Dr. Igarashi would tell the graduating class some eight months later about The Influence, how each of us in the graduating class had it, and there were three scales on which it was graded - Power, Duration and Reach. My abilities, it turns out, are a 6 out of 10 on the power scale, a 9 out of 10 on the duration scale and a 2 out of 10 on the reach scale. As it turned out, most of us scored between 4 and 7 on the power scale, with the number of students above that being very few. Those students who did score above that, however, scored incredibly

low

on the other two scales. So yes, if you're asking me, are there people from C.A.R.P. who could make someone commit an act of violence, I must reluctantly confirm those people do exist, but they would need to be basically standing right next to someone, and the compulsion would pass within less than a minute.

The most powerful in The Influence can only do things in short bursts. For the career paths those people have chosen, those skills suit them well. After all, once you have gotten a password from someone's brain, what further use do you have for them, if you were going to kill them anyway?

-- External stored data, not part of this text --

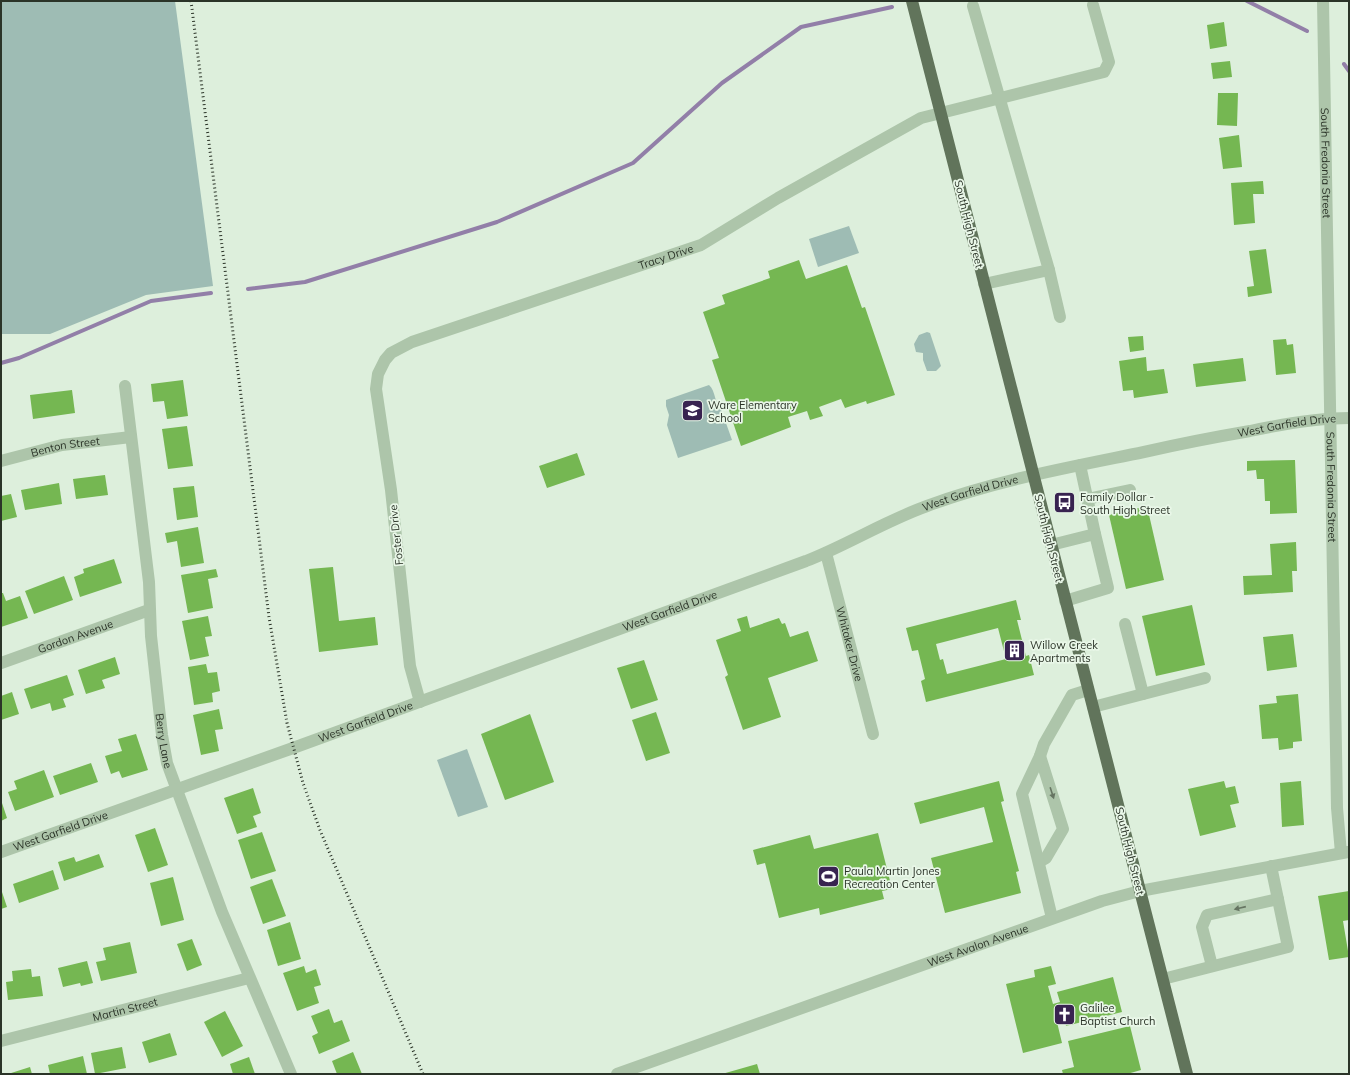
<svg xmlns="http://www.w3.org/2000/svg" width="1350" height="1075" viewBox="0 0 1350 1075" font-family="Mulish,sans-serif">
<style>
.green{fill:#9ebcb4}
.lines{fill:none;stroke-linecap:round;stroke-linejoin:round}
.stream{stroke:#927fa8;stroke-width:4}
.building{fill:#75b752;fill-rule:evenodd}
.minor{stroke:#adc5aa;stroke-width:12}
.major{stroke:#61745b;stroke-width:12}
.rail{stroke:#2b3428;stroke-width:3;stroke-dasharray:1 3;stroke-linecap:butt}
.oneway{fill:#667562}
.labels{text-anchor:middle;stroke-width:3.5;stroke-linejoin:round;paint-order:stroke}
.street-label{font-size:11px;fill:#2b3428;stroke:#e9f7e8}
.poi-label{font-size:11px;fill:#2b3428;stroke:#e9f7e8;text-anchor:start}
</style>
<rect width="100%" height="100%" fill="#ddefdc"/>
<!-- green -->
<g class="green">
<polygon points="1,1 175,1 213,286 146,295 50,334 1,334"/>
<polygon points="849,226 859,253 818,267 809,239"/>
<polygon points="927,332 930,333 941,366 936,371 927,371 923,360 923,353 916,352 914,344 919,335"/>
<path d="M 709,385 C 716,391 714,403 721,409 L 732,440 L 678,458 L 667,425 L 669,415 L 666,406 L 666,400 Z"/>
<polygon points="467,749 488,807 458,817 437,760"/>
</g>
<g class="lines">
<!-- stream -->
<g class="stream">
<polyline points="1247,1 1307,31"/>
<polyline points="1344,64 1349,71"/>
<polyline points="248,289 305,282 497,222 633,163 722,83 801,27 892,7"/>
<polyline points="1,363 19,358 151,301 211,293"/>
</g>
</g>
<!-- building -->
<g class="building">
<polygon points="1224,22 1227,46 1210,49 1207,25"/>
<polygon points="1230,61 1232,77 1213,79 1211,63"/>
<polygon points="1218,93 1238,93 1237,126 1217,125"/>
<polygon points="1239,135 1242,167 1223,169 1219,138"/>
<polygon points="1263,181 1264,194 1253,194 1255,223 1234,225 1231,183"/>
<polygon points="1266,249 1272,293 1248,297 1247,287 1254,286 1249,251"/>
<polygon points="799,260 806,279 847,265 862,308 865,307 895,395 867,404 866,401 845,408 841,399 819,407 823,416 810,420 807,411 788,417 791,427 741,446 712,360 719,358 703,312 725,304 722,295 770,278 768,271"/>
<polygon points="1143,336 1144,350 1130,352 1128,337"/>
<polygon points="1286,339 1287,345 1293,344 1296,373 1276,375 1273,340"/>
<polygon points="1146,357 1147,371 1164,369 1168,393 1134,398 1133,390 1123,391 1119,361"/>
<polygon points="1243,358 1246,381 1196,387 1193,364"/>
<polygon points="183,380 188,416 167,419 164,401 153,402 151,384"/>
<polygon points="72,390 75,413 33,419 30,395"/>
<polygon points="187,426 193,466 168,469 162,429"/>
<polygon points="577,453 585,475 547,488 539,466"/>
<polygon points="1295,460 1297,513 1270,514 1270,501 1265,501 1264,479 1257,479 1256,470 1247,471 1247,461"/>
<polygon points="105,475 108,495 76,499 73,479"/>
<polygon points="59,483 62,504 25,510 21,490"/>
<polygon points="194,486 198,517 177,520 173,488"/>
<polygon points="11,494 17,517 1,521 1,496"/>
<polygon points="1147,506 1164,580 1126,589 1109,515"/>
<polygon points="198,527 204,563 181,567 177,541 167,543 165,533"/>
<polygon points="1296,542 1297,571 1292,571 1293,592 1244,595 1243,576 1272,575 1270,544"/>
<polygon points="114,559 122,583 80,597 74,577 84,573 83,569"/>
<polygon points="333,567 339,621 375,617 378,645 319,652 309,569"/>
<polygon points="216,569 218,577 208,579 213,608 188,613 181,575"/>
<polygon points="64,576 73,600 34,614 25,591"/>
<polygon points="1,593 3,593 6,601 20,596 28,618 1,627"/>
<path d="M 1016,600 L 1021,620 L 1017,620 L 1026,656 L 1029,655 L 1034,675 L 926,702 L 921,681 L 925,679 L 918,650 L 912,651 L 906,628 ZM 998,628 L 1006,659 L 947,674 L 943,659 L 940,660 L 936,644 Z"/>
<polygon points="1192,605 1205,665 1156,676 1142,616"/>
<polygon points="208,616 212,636 205,637 209,656 190,660 182,621"/>
<polygon points="747,616 750,628 779,618 782,624 785,623 790,637 808,631 818,661 768,678 781,717 743,730 725,677 728,675 716,640 741,631 737,619"/>
<polygon points="1293,634 1297,667 1267,671 1263,637"/>
<polygon points="115,657 120,674 102,680 105,688 86,694 78,670"/>
<polygon points="644,660 658,700 631,709 617,668"/>
<polygon points="206,664 208,673 217,672 220,691 212,693 213,702 194,705 188,667"/>
<polygon points="67,675 74,695 63,699 66,707 52,711 50,703 31,709 24,689"/>
<polygon points="12,692 19,714 1,720 1,696"/>
<polygon points="1298,694 1302,741 1293,742 1293,748 1279,750 1278,738 1262,739 1259,705 1277,703 1276,696"/>
<polygon points="219,709 223,729 215,730 219,751 201,755 193,715"/>
<polygon points="656,712 670,753 646,761 632,720"/>
<polygon points="530,714 554,782 505,800 481,734"/>
<polygon points="136,734 148,770 122,778 119,771 111,774 105,756 122,751 118,739"/>
<polygon points="91,763 98,782 60,795 53,776"/>
<polygon points="44,770 54,797 15,811 8,792 17,789 14,781"/>
<polygon points="999,781 1004,801 1001,802 1019,871 1016,872 1021,893 945,913 931,858 993,842 984,807 920,824 914,803"/>
<polygon points="1224,781 1226,788 1235,786 1239,803 1230,805 1236,827 1200,836 1188,789"/>
<polygon points="1301,781 1304,825 1282,827 1280,783"/>
<polygon points="253,788 261,813 253,816 257,827 237,834 224,798"/>
<polygon points="1,800 7,818 1,821"/>
<polygon points="155,828 168,865 148,872 135,835"/>
<polygon points="262,832 276,871 251,879 238,840"/>
<polygon points="878,833 892,889 882,891 884,899 820,915 819,908 779,918 765,863 757,865 753,850 810,835 814,849"/>
<polygon points="99,854 104,867 64,881 58,862 74,857 76,862"/>
<polygon points="53,870 59,889 19,903 13,884"/>
<polygon points="173,877 184,920 161,926 150,883"/>
<polygon points="272,879 286,916 263,924 250,887"/>
<polygon points="1,889 7,907 1,909"/>
<polygon points="1349,891 1349,920 1343,921 1349,957 1329,960 1318,896"/>
<polygon points="290,922 301,959 278,966 267,930"/>
<polygon points="192,939 202,965 187,971 177,944"/>
<polygon points="130,942 137,973 101,981 96,962 106,960 103,948"/>
<polygon points="87,961 93,983 81,986 80,983 63,987 58,968"/>
<polygon points="304,966 306,973 316,969 321,985 314,987 319,1003 297,1011 283,973"/>
<polygon points="1051,966 1056,984 1048,986 1053,1004 1060,1002 1057,992 1113,977 1122,1012 1066,1026 1064,1016 1056,1018 1062,1043 1023,1053 1006,984 1035,977 1034,970"/>
<polygon points="31,969 32,977 40,976 43,996 8,1000 6,982 13,981 12,971"/>
<polygon points="329,1009 334,1023 342,1020 350,1041 319,1054 312,1036 318,1033 311,1016"/>
<polygon points="225,1011 243,1046 222,1057 204,1022"/>
<polygon points="1130,1026 1141,1070 1127,1074 1063,1074 1062,1070 1074,1067 1068,1041"/>
<polygon points="170,1033 177,1055 149,1063 142,1042"/>
<polygon points="122,1047 126,1068 95,1074 91,1053"/>
<polygon points="353,1052 362,1074 337,1074 332,1061"/>
<polygon points="83,1056 87,1074 50,1074 48,1065"/>
<polygon points="249,1057 255,1074 233,1074 230,1064"/>
<polygon points="757,1064 760,1074 722,1074"/>
<polygon points="30,1067 32,1074 8,1074"/>
</g>
<g class="lines">
<!-- minor -->
<g class="minor">
<path id="s1" d="M 1323,1 L 1337,808 L 1341,853"/>
<polyline points="973,6 1049,270 984,284"/>
<polyline points="1049,270 1060,317"/>
<path id="s2" d="M 125,386 L 149,582 L 151,636 L 162,735 L 167,763 L 222,912 L 291,1074"/>
<path id="s3" d="M 1,461 L 62,445 L 131,437"/>
<polyline points="1087,499 1130,490"/>
<polyline points="1051,545 1095,534 1080,465"/>
<path id="s4" d="M 826,553 L 873,734"/>
<polyline points="1065,601 1108,588 1095,534"/>
<polyline points="1125,624 1143,694"/>
<path id="s5" d="M 1,663 L 149,610"/>
<path id="s6" d="M 420,702 L 410,666 L 391,490 L 376,389 L 378,374 L 385,360 L 391,353 L 412,342 L 701,245 L 778,198 L 921,118 L 1104,72 L 1109,62 L 1093,5"/>
<polyline points="1093,707 1205,678"/>
<path id="s7" d="M 1,852 L 293,748 L 806,561 C 847,545 885,521 927,506 C 997,480 1071,467 1144,452 C 1179,444 1215,437 1250,431 C 1283,424 1316,418 1349,418"/>
<polyline points="1039,862 1046,858 1063,829 1040,756"/>
<polyline points="1052,918 1022,794 1040,756 1044,744 1072,695 1088,690"/>
<polyline points="1212,966 1202,927 1207,915 1278,899"/>
<polyline points="1163,979 1288,947 1271,866"/>
<path id="s8" d="M 1,1041 L 249,978"/>
<path id="s9" d="M 617,1074 L 1102,901 L 1140,891 L 1348,852"/>
</g>
<!-- major -->
<polyline class="major" points="912,1 1187,1074"/>
<!-- rail -->
<polyline class="rail" points="191,1 269,617 287,723 303,783 320,830 423,1074"/>
</g>
<!-- one-way arrows -->
<defs><path id="oneway-solid" d="M-6-.8H1V-3.2L6.5 0L1 3.2V.8H-6Z"/></defs>
<g class="oneway">
<use href="#oneway-solid" transform="translate(1052 793) rotate(72)"/>
<use href="#oneway-solid" transform="translate(1240 908) rotate(167)"/>
</g>
<!-- icons -->
<defs>
<symbol id="school-square" viewBox="-11 -11 22 22"><rect x="-9" y="-9" width="18" height="18" rx="4" fill="#382350" stroke="#e9f7e8"/><path d="M0-5L7-2L0 1L-7-2ZM-4 1L0 2.5L4 1V4Q0 6-4 4Z" fill="#fff"/></symbol>
<symbol id="bus-square" viewBox="-11 -11 22 22"><rect x="-9" y="-9" width="18" height="18" rx="4" fill="#382350" stroke="#e9f7e8"/><path d="M-5-6H5V4H4V6H2V4H-2V6H-4V4H-5ZM-3.5-4V0h7V-4ZM-3.5 1.2v1.5H-2V1.2ZM2 1.2v1.5H3.5V1.2Z" fill="#fff"/></symbol>
<symbol id="building-square" viewBox="-11 -11 22 22"><rect x="-9" y="-9" width="18" height="18" rx="4" fill="#382350" stroke="#e9f7e8"/><path d="M-4-6H4V6H1V3H-1V6H-4ZM-2.5-4.3h1.7v1.8h-1.7ZM.8-4.3h1.7v1.8H.8ZM-2.5-1h1.7V.8h-1.7ZM.8-1h1.7V.8H.8Z" fill="#fff"/></symbol>
<symbol id="stadium-square" viewBox="-11 -11 22 22"><rect x="-9" y="-9" width="18" height="18" rx="4" fill="#382350" stroke="#e9f7e8"/><path d="M0-5a6.5 5 0 1 0 0 10a6.5 5 0 1 0 0-10ZM-3.5-1.8h7v3.6h-7Z" fill="#fff"/></symbol>
<symbol id="church-square" viewBox="-11 -11 22 22"><rect x="-9" y="-9" width="18" height="18" rx="4" fill="#382350" stroke="#e9f7e8"/><path d="M-1.2-6h2.4v3.5h3.3v2.4h-3.3V6h-2.4V-.1h-3.3v-2.4h3.3Z" fill="#fff"/></symbol>
</defs>
<g fill-rule="evenodd">
<use href="#school-square" x="680" y="398" width="25" height="25"/>
<use href="#bus-square" x="1052" y="490" width="25" height="25"/>
<use href="#building-square" x="1002" y="638" width="25" height="25"/>
<use href="#stadium-square" x="816" y="864" width="25" height="25"/>
<use href="#church-square" x="1052" y="1002" width="25" height="25"/>
</g>
<g class="labels">
<!-- street labels -->
<g class="street-label">
<text dy="4" stroke="none"><textPath href="#s1" startOffset="162">South Fredonia Street</textPath></text>
<text transform="translate(969 224) rotate(76)" y="4">South High Street</text>
<text dy="4" stroke="none"><textPath href="#s6" startOffset="648">Tracy Drive</textPath></text>
<text dy="4" stroke="none"><textPath href="#s7" startOffset="1358">West Garfield Drive</textPath></text>
<text dy="4" stroke="none"><textPath href="#s3" startOffset="66">Benton Street</textPath></text>
<text dy="4" stroke="none"><textPath href="#s1" startOffset="486">South Fredonia Street</textPath></text>
<text dy="4" stroke="none"><textPath href="#s7" startOffset="1034">West Garfield Drive</textPath></text>
<text transform="translate(396 535) rotate(-96)" y="4">Foster Drive</text>
<text transform="translate(1049 538) rotate(76)" y="4">South High Street</text>
<text dy="4" stroke="none"><textPath href="#s7" startOffset="711">West Garfield Drive</textPath></text>
<text dy="4" stroke="none"><textPath href="#s5" startOffset="79">Gordon Avenue</textPath></text>
<text dy="4" stroke="none"><textPath href="#s4" startOffset="94">Whitaker Drive</textPath></text>
<text dy="4" stroke="none"><textPath href="#s7" startOffset="387">West Garfield Drive</textPath></text>
<text dy="4" stroke="none"><textPath href="#s2" startOffset="357">Berry Lane</textPath></text>
<text dy="4" stroke="none"><textPath href="#s7" startOffset="63">West Garfield Drive</textPath></text>
<text transform="translate(1130 851) rotate(76)" y="4">South High Street</text>
<text dy="4" stroke="none"><textPath href="#s9" startOffset="383">West Avalon Avenue</textPath></text>
<text dy="4" stroke="none"><textPath href="#s8" startOffset="128">Martin Street</textPath></text>
</g>
<!-- poi labels -->
<g class="poi-label">
<text x="708" y="409">Ware Elementary<tspan x="708" dy="13">School</tspan></text>
<text x="1080" y="501">Family Dollar -<tspan x="1080" dy="13">South High Street</tspan></text>
<text x="1030" y="649">Willow Creek<tspan x="1030" dy="13">Apartments</tspan></text>
<text x="844" y="875">Paula Martin Jones<tspan x="844" dy="13">Recreation Center</tspan></text>
<text x="1080" y="1012">Galilee<tspan x="1080" dy="13">Baptist Church</tspan></text>
</g>
</g>
<!-- border -->
<rect width="1350" height="1075" fill="none" stroke="#2b3428" stroke-width="4"/>
</svg>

I'm exceptional in the category of duration, meaning that anything I have people do can last for long periods of time, because I can't make them really do anything they wouldn't normally do with a little bit of coaxing. I also have to be right next to them when I plant the suggestion. But I can make it last, and I can set up things that won't trigger for days, weeks, months... maybe even years, although I've never tested anything that far out.

Ah, look, Agent Shetterly is back. A Coke Zero? Ha ha. Yes yes, very funny. Ah, I see, you brought me a real Coke as well. No no, pay them all no mind. They're just intrigued by your actions.

To get back to my story, after the first three weeks, I had mostly completed the task as it had been assigned, with just minor tweaks being made during day-to-day filming, I could spend the time observing what people were up to, and how they interacted.

It's also how I ended up having a summer romance with Angela Bedlam. I'd realized that I had the ability to induce a sense of calmness on the set, and so Abi challenged me to see if I could induce other emotions in people. Since the ability felt new and raw, I wanted to be very careful about how I deployed it, so I let the idea roll around in my head for an entire week before I did anything with it.